In a press conference this afternoon, Prime Minister Liz Truss admitted that the mini-budget had destabilised the markets and that reassurance of ‘fiscal discipline’ was needed.
And she said: ‘Today, I have asked Jeremy Hunt to become the new Chancellor. He is one of the most experienced and widely-respected government ministers and parliamentarians, and he shares my convictions and ambitions for our country.
‘He will deliver the medium-term fiscal plan at the end of this month. He will see through the support we are providing to help families and businesses, including our energy price guarantee that is protecting people from higher energy bills this winter.
‘And he will drive our mission to go for growth, including taking forward the supply-side reforms that our country needs.
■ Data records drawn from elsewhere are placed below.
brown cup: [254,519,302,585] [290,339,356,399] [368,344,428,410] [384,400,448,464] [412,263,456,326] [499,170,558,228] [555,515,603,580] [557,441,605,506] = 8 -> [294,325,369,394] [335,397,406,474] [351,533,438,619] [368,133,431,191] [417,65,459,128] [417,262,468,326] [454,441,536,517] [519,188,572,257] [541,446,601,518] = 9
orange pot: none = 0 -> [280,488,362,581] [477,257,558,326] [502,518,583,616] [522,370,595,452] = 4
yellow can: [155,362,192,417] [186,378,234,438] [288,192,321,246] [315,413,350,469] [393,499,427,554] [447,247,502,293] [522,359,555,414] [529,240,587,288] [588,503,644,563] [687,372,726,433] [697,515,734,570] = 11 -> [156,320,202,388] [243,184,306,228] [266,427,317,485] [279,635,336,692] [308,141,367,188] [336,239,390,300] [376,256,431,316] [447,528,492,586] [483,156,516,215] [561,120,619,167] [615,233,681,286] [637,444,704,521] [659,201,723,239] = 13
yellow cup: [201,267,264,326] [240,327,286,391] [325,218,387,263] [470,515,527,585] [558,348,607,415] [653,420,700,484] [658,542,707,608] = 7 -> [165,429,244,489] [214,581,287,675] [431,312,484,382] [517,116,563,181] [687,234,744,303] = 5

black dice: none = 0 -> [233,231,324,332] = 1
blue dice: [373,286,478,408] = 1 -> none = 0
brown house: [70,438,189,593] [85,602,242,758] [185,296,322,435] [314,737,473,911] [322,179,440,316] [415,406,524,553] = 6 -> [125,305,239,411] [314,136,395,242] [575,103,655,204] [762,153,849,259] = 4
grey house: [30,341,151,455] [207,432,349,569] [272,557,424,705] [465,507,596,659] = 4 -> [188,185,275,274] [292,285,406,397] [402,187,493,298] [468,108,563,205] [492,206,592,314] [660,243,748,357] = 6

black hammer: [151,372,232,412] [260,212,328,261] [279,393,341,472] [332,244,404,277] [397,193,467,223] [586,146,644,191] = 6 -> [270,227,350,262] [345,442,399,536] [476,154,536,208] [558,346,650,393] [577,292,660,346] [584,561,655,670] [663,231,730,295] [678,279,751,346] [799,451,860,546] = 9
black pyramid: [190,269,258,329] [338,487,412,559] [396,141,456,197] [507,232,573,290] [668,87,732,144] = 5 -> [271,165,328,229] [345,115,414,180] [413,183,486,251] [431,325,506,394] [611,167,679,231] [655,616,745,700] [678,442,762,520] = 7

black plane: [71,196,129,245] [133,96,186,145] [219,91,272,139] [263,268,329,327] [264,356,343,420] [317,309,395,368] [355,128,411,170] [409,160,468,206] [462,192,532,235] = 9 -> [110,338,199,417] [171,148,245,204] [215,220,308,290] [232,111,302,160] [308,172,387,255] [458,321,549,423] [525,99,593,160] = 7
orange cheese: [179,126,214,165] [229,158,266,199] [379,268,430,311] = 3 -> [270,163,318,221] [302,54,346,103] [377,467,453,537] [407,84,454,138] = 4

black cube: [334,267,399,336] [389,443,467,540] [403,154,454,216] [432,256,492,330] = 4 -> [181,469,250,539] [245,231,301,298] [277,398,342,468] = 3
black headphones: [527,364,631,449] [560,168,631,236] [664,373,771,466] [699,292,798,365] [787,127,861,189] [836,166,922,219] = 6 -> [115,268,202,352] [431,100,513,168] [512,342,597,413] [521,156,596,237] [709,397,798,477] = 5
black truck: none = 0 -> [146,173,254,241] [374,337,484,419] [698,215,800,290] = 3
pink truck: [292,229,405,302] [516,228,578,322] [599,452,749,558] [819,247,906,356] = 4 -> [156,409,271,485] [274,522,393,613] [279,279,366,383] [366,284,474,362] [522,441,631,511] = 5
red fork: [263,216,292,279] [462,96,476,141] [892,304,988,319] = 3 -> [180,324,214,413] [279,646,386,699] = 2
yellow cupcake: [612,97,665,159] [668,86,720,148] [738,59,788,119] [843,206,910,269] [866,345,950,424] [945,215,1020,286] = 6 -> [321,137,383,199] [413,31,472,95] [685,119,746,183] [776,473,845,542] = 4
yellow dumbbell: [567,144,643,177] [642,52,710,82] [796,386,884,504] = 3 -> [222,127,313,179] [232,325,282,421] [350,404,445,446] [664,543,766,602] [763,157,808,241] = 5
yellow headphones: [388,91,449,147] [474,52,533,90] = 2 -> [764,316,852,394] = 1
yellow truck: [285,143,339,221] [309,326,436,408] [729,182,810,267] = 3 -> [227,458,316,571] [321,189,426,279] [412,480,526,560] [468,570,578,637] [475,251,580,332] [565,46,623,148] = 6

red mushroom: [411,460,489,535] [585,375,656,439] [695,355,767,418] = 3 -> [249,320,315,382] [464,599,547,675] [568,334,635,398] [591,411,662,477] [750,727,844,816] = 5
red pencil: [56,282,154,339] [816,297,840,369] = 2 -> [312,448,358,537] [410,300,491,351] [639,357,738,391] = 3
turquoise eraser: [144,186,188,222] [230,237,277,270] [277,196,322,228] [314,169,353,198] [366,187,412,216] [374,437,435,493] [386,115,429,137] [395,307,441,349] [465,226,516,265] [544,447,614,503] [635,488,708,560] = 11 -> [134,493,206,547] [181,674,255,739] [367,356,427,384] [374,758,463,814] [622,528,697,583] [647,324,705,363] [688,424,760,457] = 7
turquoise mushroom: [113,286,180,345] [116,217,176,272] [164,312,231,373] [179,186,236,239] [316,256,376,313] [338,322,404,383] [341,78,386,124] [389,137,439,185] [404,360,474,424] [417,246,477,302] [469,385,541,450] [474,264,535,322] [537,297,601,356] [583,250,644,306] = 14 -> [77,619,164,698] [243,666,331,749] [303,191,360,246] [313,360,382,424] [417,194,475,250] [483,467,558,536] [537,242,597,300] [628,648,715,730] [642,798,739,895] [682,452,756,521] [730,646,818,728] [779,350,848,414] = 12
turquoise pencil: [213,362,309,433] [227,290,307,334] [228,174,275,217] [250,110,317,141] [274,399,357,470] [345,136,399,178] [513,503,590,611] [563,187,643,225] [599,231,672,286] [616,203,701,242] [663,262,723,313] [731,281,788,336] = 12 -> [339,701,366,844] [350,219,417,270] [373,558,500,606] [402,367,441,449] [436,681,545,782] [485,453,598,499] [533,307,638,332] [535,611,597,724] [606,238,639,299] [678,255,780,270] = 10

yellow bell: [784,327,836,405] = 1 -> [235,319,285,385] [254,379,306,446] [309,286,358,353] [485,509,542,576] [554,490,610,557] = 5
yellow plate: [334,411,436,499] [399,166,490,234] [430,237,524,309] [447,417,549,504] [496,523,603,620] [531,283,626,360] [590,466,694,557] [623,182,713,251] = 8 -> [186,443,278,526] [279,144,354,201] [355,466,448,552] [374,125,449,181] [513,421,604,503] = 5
We owe it to the next generation to improve our economic performance, to deliver higher wages, new jobs and better public services – and to ease the burden of debt.’
Responding to Mr Hunt’s appointment as Chancellor, BMA council chair Professor Philip Banfield said his ‘first priority’ must be to ‘rapidly remedy the pension taxation trap’, alongside putting forward ‘a credible plan for long-term investment in the NHS’.
He said: ‘Jeremy Hunt becomes Chancellor of the Exchequer at a perilous time for the NHS, with major questions being asked about the Treasury’s commitment to supporting the service.
‘As chair of the Health and Social Care Committee, he has very recently called for the Prime Minister to prioritise investment in the NHS and the workforce, recognising that persistent understaffing poses risks to patient safety.’
He added: ‘He is fully aware that we face what he called the “greatest workforce crisis in the history of the NHS” and that the Government must urgently address absurd pension taxation rules and consistent real-term reductions in pay which are driving staff out of the NHS.
‘We urge him to get round the table with us, reform what he said was the “national scandal of staff being forced to leave the NHS because of pension arrangements” and fix doctors’ pay.’
How Jeremy Hunt has proposed to solve the NHS workforce crisis
- ‘A mass overseas recruitment drive for doctors & nurses as a temporary, short-term lever – allowing [doctors] from countries with good medical education systems like Canada and Germany to be green listed so they don’t have to resit pointless additional exams’;
- ‘Grant an immediate exemption for doctors to public sector pension rules which are currently forcing them to retire in their fifties in alarming numbers.’
- ‘Make flexible working automatic across the NHS so we don’t drive staff with young families to become locums or agency nurses, which is often the only way they can juggle work and home life.’
- ‘Ditch the Stalinist centralism that has given the NHS more targets than any healthcare system in the world: replace national targets with easily accessible data that allows everyone to compare performance (CQC Ofsted style ratings work well).’
- ‘Move back to the system where everyone has their own GP rather than just being attached to a surgery. A study showed a 25% cut in mortality & 30% drop in hospital visits for people who saw the same GP (keeping our promise to recruit 6000 more GPs will help achieve this).’
- ‘Hospitals are full of people who can’t be discharged due to social care issues, mainly staff shortages. Local authorities need help now to boost pay rates for care workers, as they’re currently losing them in droves to the retail and hospitality sectors.’